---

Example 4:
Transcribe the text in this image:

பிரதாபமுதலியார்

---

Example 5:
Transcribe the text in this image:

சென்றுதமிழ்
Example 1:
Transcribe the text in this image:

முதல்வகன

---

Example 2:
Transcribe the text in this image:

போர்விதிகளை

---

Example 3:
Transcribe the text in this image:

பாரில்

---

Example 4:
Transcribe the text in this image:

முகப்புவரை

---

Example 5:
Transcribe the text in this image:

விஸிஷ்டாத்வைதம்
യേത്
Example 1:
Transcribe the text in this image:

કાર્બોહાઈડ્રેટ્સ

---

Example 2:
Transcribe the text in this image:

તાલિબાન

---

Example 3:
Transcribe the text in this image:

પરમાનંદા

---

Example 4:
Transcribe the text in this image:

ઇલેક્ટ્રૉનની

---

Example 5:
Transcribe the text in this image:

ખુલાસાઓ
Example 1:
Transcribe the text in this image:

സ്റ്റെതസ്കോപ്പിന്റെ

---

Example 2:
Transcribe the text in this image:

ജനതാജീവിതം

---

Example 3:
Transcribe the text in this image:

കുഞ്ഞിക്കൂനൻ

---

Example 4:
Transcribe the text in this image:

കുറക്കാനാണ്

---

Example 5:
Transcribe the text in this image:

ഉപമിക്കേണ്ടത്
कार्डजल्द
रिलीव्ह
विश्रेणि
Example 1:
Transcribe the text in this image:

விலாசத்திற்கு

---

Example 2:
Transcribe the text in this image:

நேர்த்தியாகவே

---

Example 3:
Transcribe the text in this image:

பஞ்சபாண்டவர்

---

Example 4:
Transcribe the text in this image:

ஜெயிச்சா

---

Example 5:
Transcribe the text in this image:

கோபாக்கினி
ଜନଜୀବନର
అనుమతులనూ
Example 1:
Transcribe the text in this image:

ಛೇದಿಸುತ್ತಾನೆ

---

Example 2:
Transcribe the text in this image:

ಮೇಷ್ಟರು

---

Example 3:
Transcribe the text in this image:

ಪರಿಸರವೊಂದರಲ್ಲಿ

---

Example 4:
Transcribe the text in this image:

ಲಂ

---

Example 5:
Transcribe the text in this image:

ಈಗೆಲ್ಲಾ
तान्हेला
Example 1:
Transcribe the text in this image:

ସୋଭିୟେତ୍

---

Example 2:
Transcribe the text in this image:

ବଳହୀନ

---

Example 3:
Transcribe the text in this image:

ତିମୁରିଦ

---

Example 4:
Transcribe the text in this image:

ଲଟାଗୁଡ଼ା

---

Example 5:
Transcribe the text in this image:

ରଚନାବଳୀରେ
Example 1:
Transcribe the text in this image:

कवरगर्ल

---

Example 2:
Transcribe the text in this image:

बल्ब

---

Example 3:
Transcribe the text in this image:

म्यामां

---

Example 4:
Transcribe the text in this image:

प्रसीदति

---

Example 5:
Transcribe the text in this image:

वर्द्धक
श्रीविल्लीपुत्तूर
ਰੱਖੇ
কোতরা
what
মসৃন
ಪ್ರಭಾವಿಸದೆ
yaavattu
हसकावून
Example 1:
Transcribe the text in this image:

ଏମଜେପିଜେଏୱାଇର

■ Assigned task: Keeping every word and mark as it is, print the entries above.

■ Response area:
---

Example 4:
Transcribe the text in this image:

பிரதாபமுதலியார்

---

Example 5:
Transcribe the text in this image:

சென்றுதமிழ்
Example 1:
Transcribe the text in this image:

முதல்வகன

---

Example 2:
Transcribe the text in this image:

போர்விதிகளை

---

Example 3:
Transcribe the text in this image:

பாரில்

---

Example 4:
Transcribe the text in this image:

முகப்புவரை

---

Example 5:
Transcribe the text in this image:

விஸிஷ்டாத்வைதம்
യേത്
Example 1:
Transcribe the text in this image:

કાર્બોહાઈડ્રેટ્સ

---

Example 2:
Transcribe the text in this image:

તાલિબાન

---

Example 3:
Transcribe the text in this image:

પરમાનંદા

---

Example 4:
Transcribe the text in this image:

ઇલેક્ટ્રૉનની

---

Example 5:
Transcribe the text in this image:

ખુલાસાઓ
Example 1:
Transcribe the text in this image:

സ്റ്റെതസ്കോപ്പിന്റെ

---

Example 2:
Transcribe the text in this image:

ജനതാജീവിതം

---

Example 3:
Transcribe the text in this image:

കുഞ്ഞിക്കൂനൻ

---

Example 4:
Transcribe the text in this image:

കുറക്കാനാണ്

---

Example 5:
Transcribe the text in this image:

ഉപമിക്കേണ്ടത്
कार्डजल्द
रिलीव्ह
विश्रेणि
Example 1:
Transcribe the text in this image:

விலாசத்திற்கு

---

Example 2:
Transcribe the text in this image:

நேர்த்தியாகவே

---

Example 3:
Transcribe the text in this image:

பஞ்சபாண்டவர்

---

Example 4:
Transcribe the text in this image:

ஜெயிச்சா

---

Example 5:
Transcribe the text in this image:

கோபாக்கினி
ଜନଜୀବନର
అనుమతులనూ
Example 1:
Transcribe the text in this image:

ಛೇದಿಸುತ್ತಾನೆ

---

Example 2:
Transcribe the text in this image:

ಮೇಷ್ಟರು

---

Example 3:
Transcribe the text in this image:

ಪರಿಸರವೊಂದರಲ್ಲಿ

---

Example 4:
Transcribe the text in this image:

ಲಂ

---

Example 5:
Transcribe the text in this image:

ಈಗೆಲ್ಲಾ
तान्हेला
Example 1:
Transcribe the text in this image:

ସୋଭିୟେତ୍

---

Example 2:
Transcribe the text in this image:

ବଳହୀନ

---

Example 3:
Transcribe the text in this image:

ତିମୁରିଦ

---

Example 4:
Transcribe the text in this image:

ଲଟାଗୁଡ଼ା

---

Example 5:
Transcribe the text in this image:

ରଚନାବଳୀରେ
Example 1:
Transcribe the text in this image:

कवरगर्ल

---

Example 2:
Transcribe the text in this image:

बल्ब

---

Example 3:
Transcribe the text in this image:

म्यामां

---

Example 4:
Transcribe the text in this image:

प्रसीदति

---

Example 5:
Transcribe the text in this image:

वर्द्धक
श्रीविल्लीपुत्तूर
ਰੱਖੇ
কোতরা
what
মসৃন
ಪ್ರಭಾವಿಸದೆ
yaavattu
हसकावून
Example 1:
Transcribe the text in this image:

ଏମଜେପିଜେଏୱାଇର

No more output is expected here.